Postmenopausal osteoporosis is a skeletal disease, characterized by a silent and asymptomatic reduction in bone mineral density and bone architecture changes that can increase the risk of fractures. Often being asymptomatic osteoporosis is underdiagnosed and undertreated.
Osteoporosis is age related, with higher incidence in postmenopausal women. Roughly estimated that 200 million people worldwide are affected by osteoporosis. Osteoporotic fractures are associated with significant morbidity and mortality, and impaired quality of life. Fractures between those who have more influence on the quality of life are the total hip fracture and multiple fractures of the vertebrae, the latter associated with reduced respiratory function and limitation of movement.
Although there are several drugs on the market for the prevention and / or treatment of postmenopausal osteoporosis, they may not always be appropriate for all women, mainly because of their side effects. The basic therapy for the prevention and treatment of osteoporosis is represented after taking supplements of calcium and Vitamin-D. Some evidence suggests that supplements with vitamin D and calcium may have a positive effect on bone mineral density, reducing the risk of fractures.
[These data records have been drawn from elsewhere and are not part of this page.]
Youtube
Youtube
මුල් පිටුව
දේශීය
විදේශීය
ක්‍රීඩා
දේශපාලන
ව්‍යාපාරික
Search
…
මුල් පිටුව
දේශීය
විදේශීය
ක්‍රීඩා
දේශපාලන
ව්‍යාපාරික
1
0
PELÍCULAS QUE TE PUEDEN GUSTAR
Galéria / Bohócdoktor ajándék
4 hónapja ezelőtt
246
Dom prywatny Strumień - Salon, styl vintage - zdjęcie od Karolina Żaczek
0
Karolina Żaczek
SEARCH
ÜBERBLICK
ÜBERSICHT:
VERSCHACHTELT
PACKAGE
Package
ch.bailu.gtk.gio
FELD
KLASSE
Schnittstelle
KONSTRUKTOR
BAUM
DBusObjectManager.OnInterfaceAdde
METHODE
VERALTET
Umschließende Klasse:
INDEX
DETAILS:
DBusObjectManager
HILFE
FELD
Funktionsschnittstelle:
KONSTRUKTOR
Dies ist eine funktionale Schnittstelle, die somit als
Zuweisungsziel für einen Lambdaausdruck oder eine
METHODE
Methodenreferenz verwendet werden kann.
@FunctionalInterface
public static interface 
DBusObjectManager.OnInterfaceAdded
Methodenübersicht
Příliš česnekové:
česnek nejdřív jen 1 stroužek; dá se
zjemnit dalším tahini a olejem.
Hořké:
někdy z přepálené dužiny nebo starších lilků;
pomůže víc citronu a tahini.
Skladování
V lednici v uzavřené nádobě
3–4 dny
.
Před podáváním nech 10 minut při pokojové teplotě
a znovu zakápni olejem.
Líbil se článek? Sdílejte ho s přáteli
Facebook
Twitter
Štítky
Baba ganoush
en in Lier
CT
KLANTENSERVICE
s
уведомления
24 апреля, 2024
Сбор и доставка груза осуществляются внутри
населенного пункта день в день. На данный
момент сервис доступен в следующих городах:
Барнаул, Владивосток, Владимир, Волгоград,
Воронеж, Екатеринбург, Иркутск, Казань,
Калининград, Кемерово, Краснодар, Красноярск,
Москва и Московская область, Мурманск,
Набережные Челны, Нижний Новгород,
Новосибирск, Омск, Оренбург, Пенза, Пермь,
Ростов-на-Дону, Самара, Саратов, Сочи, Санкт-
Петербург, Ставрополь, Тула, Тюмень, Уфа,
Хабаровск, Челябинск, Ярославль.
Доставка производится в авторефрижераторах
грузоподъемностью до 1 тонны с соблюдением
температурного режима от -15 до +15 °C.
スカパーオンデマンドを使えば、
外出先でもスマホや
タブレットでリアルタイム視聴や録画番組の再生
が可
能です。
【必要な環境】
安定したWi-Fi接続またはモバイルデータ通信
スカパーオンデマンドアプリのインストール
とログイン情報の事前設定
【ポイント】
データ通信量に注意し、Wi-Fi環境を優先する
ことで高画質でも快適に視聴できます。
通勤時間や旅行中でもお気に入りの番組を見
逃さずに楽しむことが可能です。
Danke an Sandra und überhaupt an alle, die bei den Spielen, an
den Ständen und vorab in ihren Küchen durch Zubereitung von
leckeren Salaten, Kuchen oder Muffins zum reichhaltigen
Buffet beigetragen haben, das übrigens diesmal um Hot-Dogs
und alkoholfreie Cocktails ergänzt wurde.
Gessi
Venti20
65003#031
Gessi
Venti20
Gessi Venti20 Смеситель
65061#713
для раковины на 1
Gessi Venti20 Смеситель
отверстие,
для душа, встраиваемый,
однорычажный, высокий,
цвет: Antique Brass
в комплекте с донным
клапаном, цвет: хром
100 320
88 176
Recent randomized clinical trials, however, have however not shown any effect of taking calcium supplements and vitamin D on reducing the risk of bone fractures. Calcium taken in the first 5 years of the menopausal period shows a limited effect in reducing the risk of fracture. A meta-analysis showed that the effect on reducing the risk of bone fractures is achieved by administering a dose of more than 1200 mg of calcium daily.
The oral bisphosphonates are generally considered first-choice therapy for patients with osteoporosis. Several studies conducted in postmenopausal women with osteoporosis showed that these drugs lead to an improvement in bone density and consequently the reduction of bone fractures, including those of the vertebrae, with a figure of 20% – 50% compared to placebo. The use of bisphosphonates, however, is limited by gastrointestinal side effects against which occur with: dyspepsia, abdominal pain, gastritis and oesophagitis. The low bioavailability of oral bisphosphonates and the possible gastrointestinal side effects that limit the use of high doses, have helped lead the administration of these drugs intravenously in the treatment of postmenopausal osteoporosis. The intravenous bisphosphonates have the disadvantage of being more expensive than the oral formulations of cause and sometimes flu-like symptoms and myalgia.
Other treatment of postmenopausal osteoporosis include hormone therapy, raloxifene, salmon calcitonin, teriparatide and strontium ranelate. Hormone therapy, which involves the administration of estrogen alone or in combination with progestin, is approved for the prevention of postmenopausal osteoporosis, although it is most suitable for the treatment of menopausal symptoms, such as, changes and vasomotor ‘ vaginal atrophy.
Hormone therapy has however shown efficacy in reducing the risk of fractures and spinal joint hip joint with a rate of 30-40%, compared to placebo. Results from two clinical trials suggest that long-term hormone therapy may be associated with an increased risk of myocardial infarction and thromboembolic events, whereas in a study of patients on combination therapy of estrogen / progestin has been observed a small but significant increased risk of breast cancer.
In particular, the Raloxifene (Evista), a selective estrogen receptor modulator (SERM) reduces by 30-50% the risk of vertebral fractures compared with placebo. Clinical studies have also shown that raloxifene reduces the risk of breast cancer by 50-80% compared to placebo, similar percentage to that obtained with tamoxifen (Nolvadex). Raloxifene showed also a significantly increased risk of thromboembolic events, in particular, the results of a study showed an increased incidence of 49% of events infarctions compared with placebo, raloxifene also produced an increased incidence of vasomotor symptoms such as hot flushes and leg cramps.
The use of raloxifene is not recommended for patients with a history of thromboembolic events and risk of myocardial infarction. Considering the fact that there are many clinical data in support of reducing the risk of bone fracture and considering the important side effects related to the circulatory system, the Raloxifene is generally regarded as second-choice therapy for the treatment of postmenopausal women with osteoporosis.